• _WORK REQUEST 1_
In the blog posts, about how many acres has the fire in Rocky Mountain National Park burned?
• _WORK REQUEST 2_
Rewrite everything in the blog posts from "But starting tomorrow" down to "time away! Bad!", putting "short trip" in place of "mini vacation".

• _EXERCISE PASSAGE_
● ● ● ● ● ● ●
Getting Away

Tomorrow I leave, for 4 whole days, with my man! Our time to get away and talk, discuss everything, but mostly just to get away from everything. I need to get away! Currently I’m sitting with my dog on my lap, holding him close tonight. I’m going to miss him bad!! But like I said, I’m ready to get away.

It has been a long couple of days of work, nothing horrible has happened, it’s just been long. Life at hell job…well it’s not bad because I’m never there. When I am there, everyone bitches about it and how horrible this stupid ass useless “Chief” is. Like beyond useless and stupid too! I just can’t even begin to explain the level of stupid without typing an entire book. It’s just getting ridiculous! I hope they shut the place down, that would be the best thing for it and start a new one in a few years. So that place has turned so stupid that it’s starting to get funny. But I only work there like one shift a week and starting October it’ll be a LOT less than that! No one is working, it’s gotten crazy, not even enough people to run a truck. I find it SO fucking funny!!

But starting tomorrow morning at 7am I am out of here and not thinking about any of it or anything! I might be around posting if I spend time typing everything in my head, but I doubt it. I have so many thoughts, like non stop, I have talked about this before I just can’t get to paper or a computer to write it all out. My mind is just non stop all the time! Damn you ADHD!! Speaking of that…it’s acting up right now so I’m going to go to bed and sleep some before I get up to see my man and take off! Enjoy your weekend all! I will catch up when back!

Mini Escape

My man took me away for a mini vacation, to escape the hell I’m in, and boy am I glad he did! I needed this time away! Bad!

He has been treating me SO good! Taking care of everything for me. And even better…he surprised me with an hour long full body massage!! It was amazing! Just incredible! I am so freaking relaxed! And not ready to return to reality.

Back to Life

I’m alive, though I cannot say all is well. I’m fucking livid right now! But more on that later, first…vacation.

I love the mountains! And got my first snow fall in early! It was B-E-A-utiful! : ) I love the snow! Hate the cold, but love the snow! And hell, if it’s going to be cold, then it might as well snow, right? I really enjoyed my time away, sorry I was absent from here, I just took a break from every part of life and didn’t answer any texts, e-mails, or anything. Except of course those from my counsins and Rocks (you should feel special). I love going out there because everyone is so accepting of my man and I and they don’t care, they just think of us as “normal.”

The first night out we got in late, so we just sat around the house and didn’t do much. The second day there we did some shopping and hanging around during the day, then volunteered for an event in Longmount and I got some great pictures (which I promise to try to get up soon, those of you that know my photography page…well you get the lucky preview!). Then on Saturday my man and I got up early and headed into the mountains. If you don’t know, there is a fire burning in Rocky Mountain National Park, which is my favorite place to explore. In fact, the day after I left Colorado in October, this fire started, illegal camp fire, and it has burned about 3,000 acres and is still burning. Some of the places I got beautiful pictures last time are burned up and others I couldn’t even get to this time. It’s a shame, but fortunate that no one has been killed. Despite the fact that the forest needs a good burn every one and a while, it needs to be done naturally, not because some idiot can’t listen to fire bans!
● ● ● ● ● ● ●
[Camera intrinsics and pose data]
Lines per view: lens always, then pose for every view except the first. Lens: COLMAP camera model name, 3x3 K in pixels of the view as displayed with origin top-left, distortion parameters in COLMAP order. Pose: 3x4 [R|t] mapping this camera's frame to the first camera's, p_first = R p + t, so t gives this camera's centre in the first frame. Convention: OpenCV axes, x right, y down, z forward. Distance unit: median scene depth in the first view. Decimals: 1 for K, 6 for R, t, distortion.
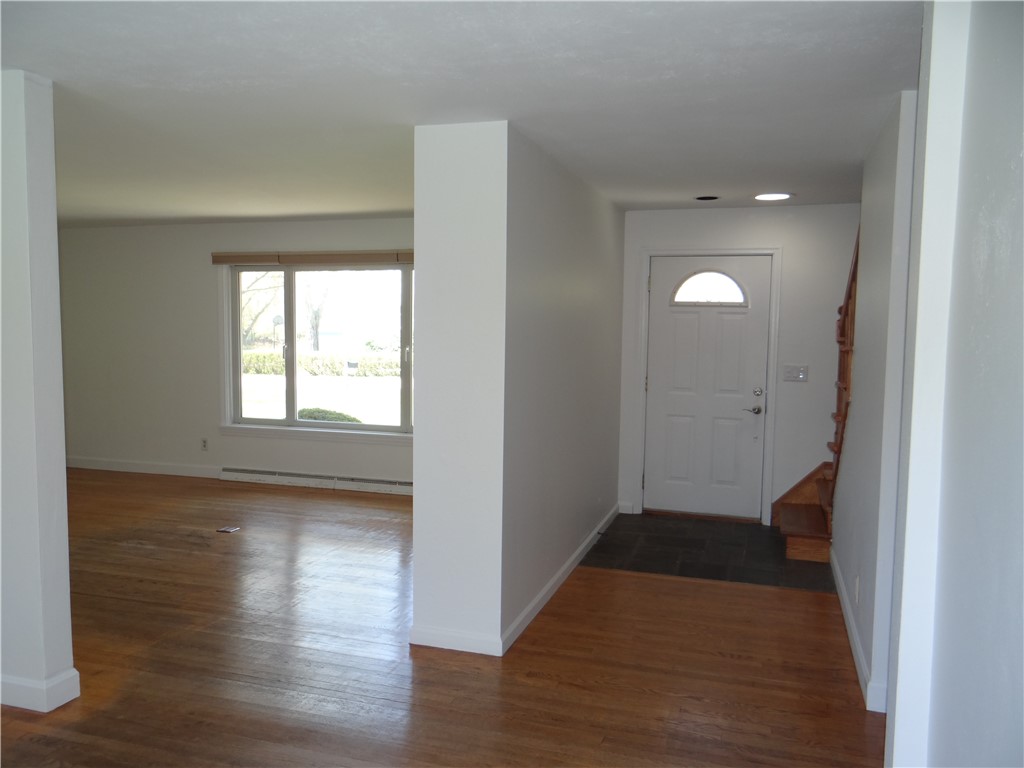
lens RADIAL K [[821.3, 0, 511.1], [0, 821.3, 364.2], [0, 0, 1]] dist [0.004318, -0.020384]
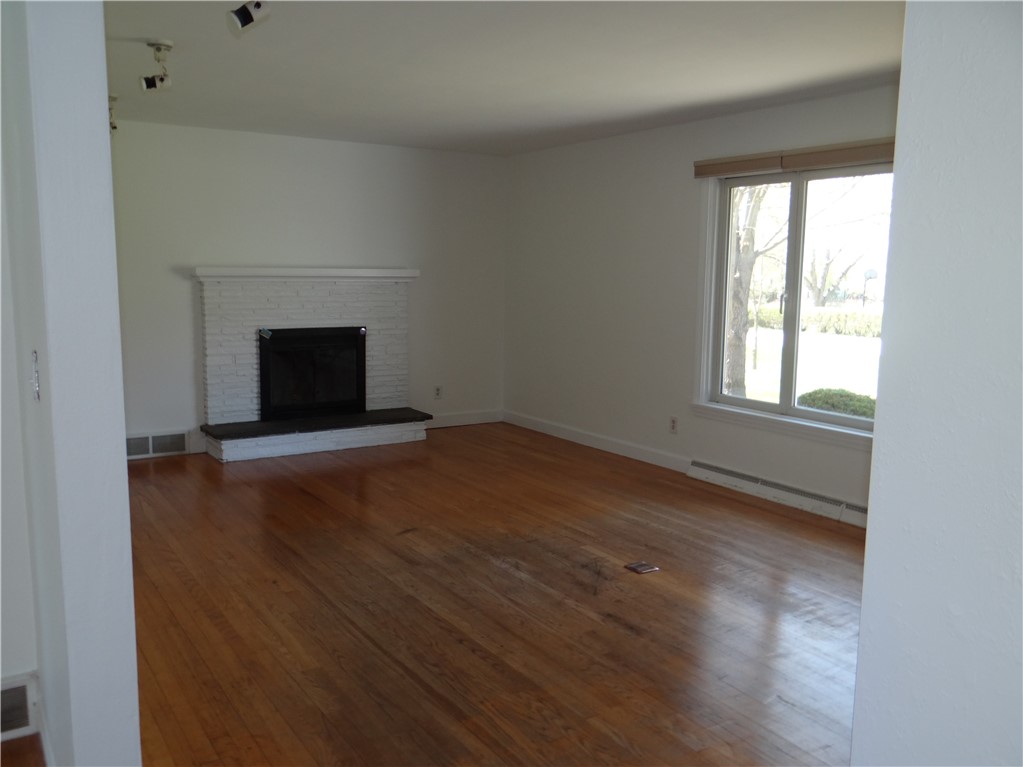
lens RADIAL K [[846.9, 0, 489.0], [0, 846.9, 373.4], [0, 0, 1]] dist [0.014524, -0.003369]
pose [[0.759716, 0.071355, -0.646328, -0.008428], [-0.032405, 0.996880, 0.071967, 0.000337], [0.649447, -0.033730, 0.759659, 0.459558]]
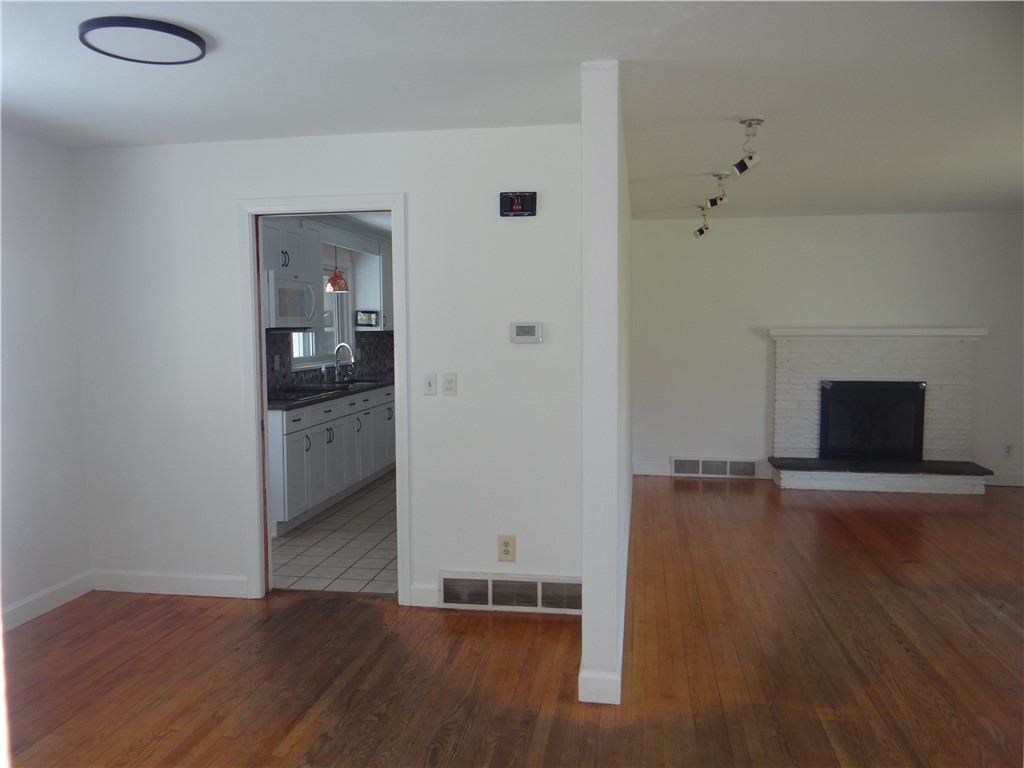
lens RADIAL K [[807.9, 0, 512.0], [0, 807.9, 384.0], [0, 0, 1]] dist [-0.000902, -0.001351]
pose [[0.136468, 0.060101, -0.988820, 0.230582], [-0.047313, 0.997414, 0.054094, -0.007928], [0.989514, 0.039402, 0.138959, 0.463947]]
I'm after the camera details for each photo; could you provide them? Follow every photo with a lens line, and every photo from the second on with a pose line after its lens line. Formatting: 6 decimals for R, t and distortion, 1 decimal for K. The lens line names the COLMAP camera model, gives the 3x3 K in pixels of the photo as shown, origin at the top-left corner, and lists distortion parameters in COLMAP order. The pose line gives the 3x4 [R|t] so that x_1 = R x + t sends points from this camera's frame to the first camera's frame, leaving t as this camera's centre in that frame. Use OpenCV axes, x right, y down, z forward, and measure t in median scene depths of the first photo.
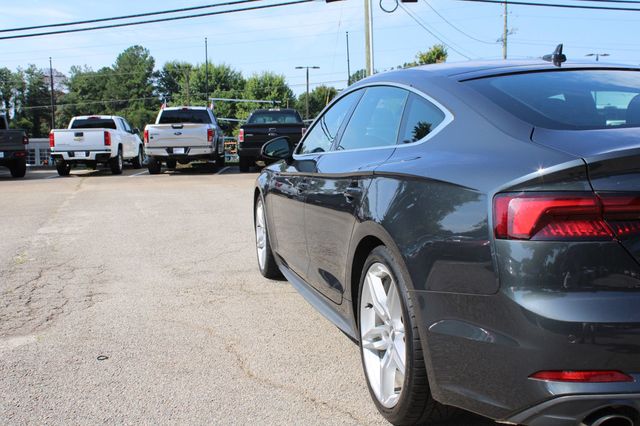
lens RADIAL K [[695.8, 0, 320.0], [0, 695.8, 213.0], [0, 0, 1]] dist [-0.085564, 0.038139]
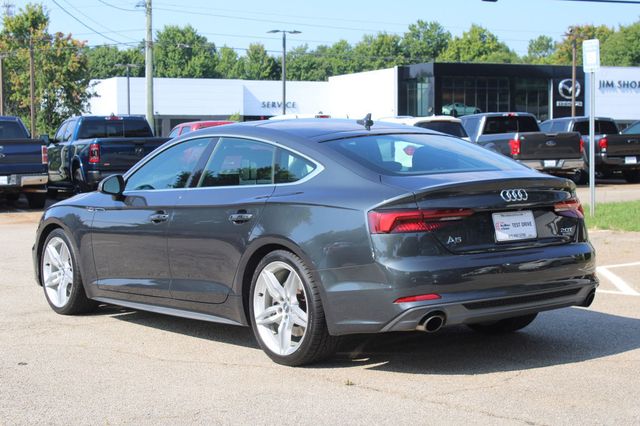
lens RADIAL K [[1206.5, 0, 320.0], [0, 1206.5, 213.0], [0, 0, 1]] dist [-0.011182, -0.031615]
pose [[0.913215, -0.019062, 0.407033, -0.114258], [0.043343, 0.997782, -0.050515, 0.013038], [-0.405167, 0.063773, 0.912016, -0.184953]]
● ● ● ● ● ● ●
• _TASK RESPONSE 1_
About 3,000 acres.

• _TASK RESPONSE 2_
But starting tomorrow morning at 7am I am out of here and not thinking about any of it or anything! I might be around posting if I spend time typing everything in my head, but I doubt it. I have so many thoughts, like non stop, I have talked about this before I just can’t get to paper or a computer to write it all out. My mind is just non stop all the time! Damn you ADHD!! Speaking of that…it’s acting up right now so I’m going to go to bed and sleep some before I get up to see my man and take off! Enjoy your weekend all! I will catch up when back!

Mini Escape

My man took me away for a short trip, to escape the hell I’m in, and boy am I glad he did! I needed this time away! Bad!